Open Lyonlancer5 opened 7 years ago

Lyonlancer5 commented 7 years ago

Overview

If opsu! is loading hit sounds and sound effects in custom skins (or even the defaults if the downloaded JAR is corrupted) and it encounters something that it cannot read, it will throw an UnsupportedAudioFileException, but would still continue to load if the user presses the close button on the error message.

The exception to what happens is when sound files are 0 bytes (intended for use with "silent" hitsounds), those load normally (with a null AudioInputStream passed)

This may be the cause of issues #320, #311 and #259 when loading hitsounds/SFX from incompletely downloaded skins/custom skins with partially downloaded sounds.

This is supported by a test via modifying a WAV file's first four bytes (artificial "corruption") in the default skin's applause.wav found in the res/ folder with the use of a hex editor and a USB corruption during a copy between PCs.


Test

Do note the first four highlighted bytes in the hex editor to the left, that is what I used to test my hypothesis on this issue.

Normal applause.wav - First four hex-values are 52 49 46 46, normal WAV header soundcontroller-1

"Corrupted" applause.wav - First four hex-values are 00 00 00 00, null header soundcontroller-2


A possible solution to this would be:

itdelatrisu commented 7 years ago

I doubt that most of these reports had been caused by corrupted files.
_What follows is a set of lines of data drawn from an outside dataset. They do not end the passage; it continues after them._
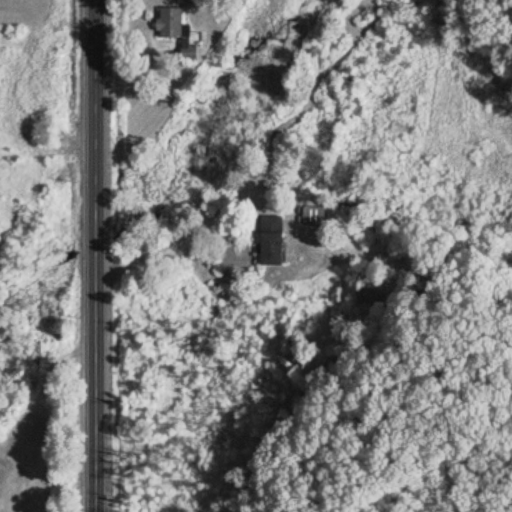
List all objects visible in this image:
building: (174, 29)
road: (96, 107)
building: (312, 214)
building: (270, 239)
road: (168, 247)
building: (365, 295)
road: (95, 363)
There have been a lot of actual bugs with audio decoding in the past (e.g. in different Linux setups), and that's also the reason I want to keep showing the crash report window.

If there's an easy way to tell if loading failed due to a corrupted file vs. unsupported formats, though, it'd be nice to only show an in-game alert for the former.

Lyonlancer5 commented 7 years ago

Although in the issues mentioned here, the systems have been running Windows. I still have to try the Linux side of things, having recently installed Ubuntu 16.04 LTS dual booting on my main PC.

If anyone running into this issue on Linux-based systems could post what their installed packages and sound configuration are, then this would've made discovering whether its an issue with audio decoding or simply a corrupted file.